Vladimir Bukal

Personal information
- Born: November 1, 1939
- Died: August 21, 2008 (aged 68) Zagreb, Croatia

Chess career
- Country: Croatia
- Title: International Master (1986)
- Peak rating: 2465 (January 1986)

= Vladimir Bukal =

Croatian chess player (1939–2008)

Vladimir Bukal (November 1, 1939 – August 21, 2008) was a Croatian chess player holding the title of International master.

He played in many Yugoslav and Croatian championships, winning the latter in 1978.

In 1985 he won the B-section of the "Banco di Roma" tournament in Rome (Ulf Andersson won the A-section). Twice winner of the B-section of the Reggio Emilia chess tournament (1988/89 and 1989/90).
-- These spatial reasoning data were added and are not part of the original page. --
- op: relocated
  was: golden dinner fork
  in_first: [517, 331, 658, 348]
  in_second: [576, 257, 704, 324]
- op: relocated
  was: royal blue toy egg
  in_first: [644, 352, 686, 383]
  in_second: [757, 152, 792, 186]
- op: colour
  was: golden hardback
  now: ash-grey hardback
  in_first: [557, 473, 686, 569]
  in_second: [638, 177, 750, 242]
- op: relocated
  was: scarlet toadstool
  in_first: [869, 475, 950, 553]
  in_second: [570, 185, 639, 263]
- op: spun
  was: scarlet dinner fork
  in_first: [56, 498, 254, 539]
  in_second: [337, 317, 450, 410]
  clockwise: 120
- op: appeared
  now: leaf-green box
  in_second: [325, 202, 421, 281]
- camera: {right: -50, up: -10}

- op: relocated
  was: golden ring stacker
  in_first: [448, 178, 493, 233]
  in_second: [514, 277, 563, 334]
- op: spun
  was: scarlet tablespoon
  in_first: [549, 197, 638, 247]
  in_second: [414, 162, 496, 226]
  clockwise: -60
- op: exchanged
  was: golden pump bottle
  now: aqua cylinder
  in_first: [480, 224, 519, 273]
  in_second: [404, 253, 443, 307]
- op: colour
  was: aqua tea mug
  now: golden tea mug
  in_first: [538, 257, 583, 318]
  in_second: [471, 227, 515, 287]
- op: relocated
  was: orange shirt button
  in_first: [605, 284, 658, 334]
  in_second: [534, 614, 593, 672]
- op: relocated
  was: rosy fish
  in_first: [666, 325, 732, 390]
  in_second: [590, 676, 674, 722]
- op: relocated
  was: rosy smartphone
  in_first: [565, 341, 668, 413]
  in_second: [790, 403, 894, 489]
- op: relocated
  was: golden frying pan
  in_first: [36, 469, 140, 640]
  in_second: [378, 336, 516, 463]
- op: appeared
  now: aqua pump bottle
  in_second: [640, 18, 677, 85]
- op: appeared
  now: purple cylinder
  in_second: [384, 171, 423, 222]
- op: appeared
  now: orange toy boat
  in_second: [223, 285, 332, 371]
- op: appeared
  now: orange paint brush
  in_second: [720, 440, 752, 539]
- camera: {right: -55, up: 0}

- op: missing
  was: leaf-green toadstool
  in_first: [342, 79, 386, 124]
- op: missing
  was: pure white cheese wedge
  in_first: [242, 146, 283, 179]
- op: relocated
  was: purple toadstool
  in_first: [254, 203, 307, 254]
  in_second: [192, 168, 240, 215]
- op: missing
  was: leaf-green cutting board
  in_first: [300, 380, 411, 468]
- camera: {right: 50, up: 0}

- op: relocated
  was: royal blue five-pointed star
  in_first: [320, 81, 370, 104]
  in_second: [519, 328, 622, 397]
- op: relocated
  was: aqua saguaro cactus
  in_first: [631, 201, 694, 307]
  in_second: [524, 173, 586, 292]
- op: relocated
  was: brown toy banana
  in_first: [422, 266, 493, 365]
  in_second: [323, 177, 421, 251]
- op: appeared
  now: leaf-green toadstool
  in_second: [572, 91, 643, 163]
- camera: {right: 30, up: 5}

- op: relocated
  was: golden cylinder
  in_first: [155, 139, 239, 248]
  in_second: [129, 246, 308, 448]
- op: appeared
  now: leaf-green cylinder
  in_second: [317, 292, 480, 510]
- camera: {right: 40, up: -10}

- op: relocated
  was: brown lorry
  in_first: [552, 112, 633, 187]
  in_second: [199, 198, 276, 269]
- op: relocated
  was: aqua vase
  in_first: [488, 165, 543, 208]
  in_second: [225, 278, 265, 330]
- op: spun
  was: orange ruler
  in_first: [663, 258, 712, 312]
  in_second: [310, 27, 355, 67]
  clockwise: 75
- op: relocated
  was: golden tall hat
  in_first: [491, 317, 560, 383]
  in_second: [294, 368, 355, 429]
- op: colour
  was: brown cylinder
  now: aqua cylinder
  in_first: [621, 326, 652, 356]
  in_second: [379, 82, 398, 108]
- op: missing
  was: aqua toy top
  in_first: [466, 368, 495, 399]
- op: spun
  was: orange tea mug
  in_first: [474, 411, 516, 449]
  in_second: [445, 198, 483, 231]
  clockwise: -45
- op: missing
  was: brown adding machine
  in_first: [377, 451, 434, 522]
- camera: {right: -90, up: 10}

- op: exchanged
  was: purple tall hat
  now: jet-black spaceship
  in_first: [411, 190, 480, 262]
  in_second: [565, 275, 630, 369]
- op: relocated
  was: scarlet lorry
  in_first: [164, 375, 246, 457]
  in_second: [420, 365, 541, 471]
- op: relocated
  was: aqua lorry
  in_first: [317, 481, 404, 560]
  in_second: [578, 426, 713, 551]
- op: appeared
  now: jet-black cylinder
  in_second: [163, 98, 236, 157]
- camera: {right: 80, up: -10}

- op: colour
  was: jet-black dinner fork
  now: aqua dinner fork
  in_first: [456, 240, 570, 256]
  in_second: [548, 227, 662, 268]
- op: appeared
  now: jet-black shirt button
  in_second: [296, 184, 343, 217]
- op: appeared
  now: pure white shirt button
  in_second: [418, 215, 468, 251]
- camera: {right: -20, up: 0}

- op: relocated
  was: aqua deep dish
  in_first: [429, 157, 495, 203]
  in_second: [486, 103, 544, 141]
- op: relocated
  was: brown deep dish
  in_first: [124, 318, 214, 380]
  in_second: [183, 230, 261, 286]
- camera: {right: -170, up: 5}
Bukal achieved his best results in Senior tournaments:
- 2001 – bronze medal at the World Senior Championship at Arco (Janis Klovans won the event);
- 2002 – gold medal at the European Senior Championship at Saint-Vincent;
- 2003 – bronze medal at the World Senior Championship at Bad Zwischenahn (Yuri Shabanov won the event).

He was a member of the HAŠK Mladost Zagreb chess club.

His son Vladimir Bukal Jr. (born in 1975) is also an International master.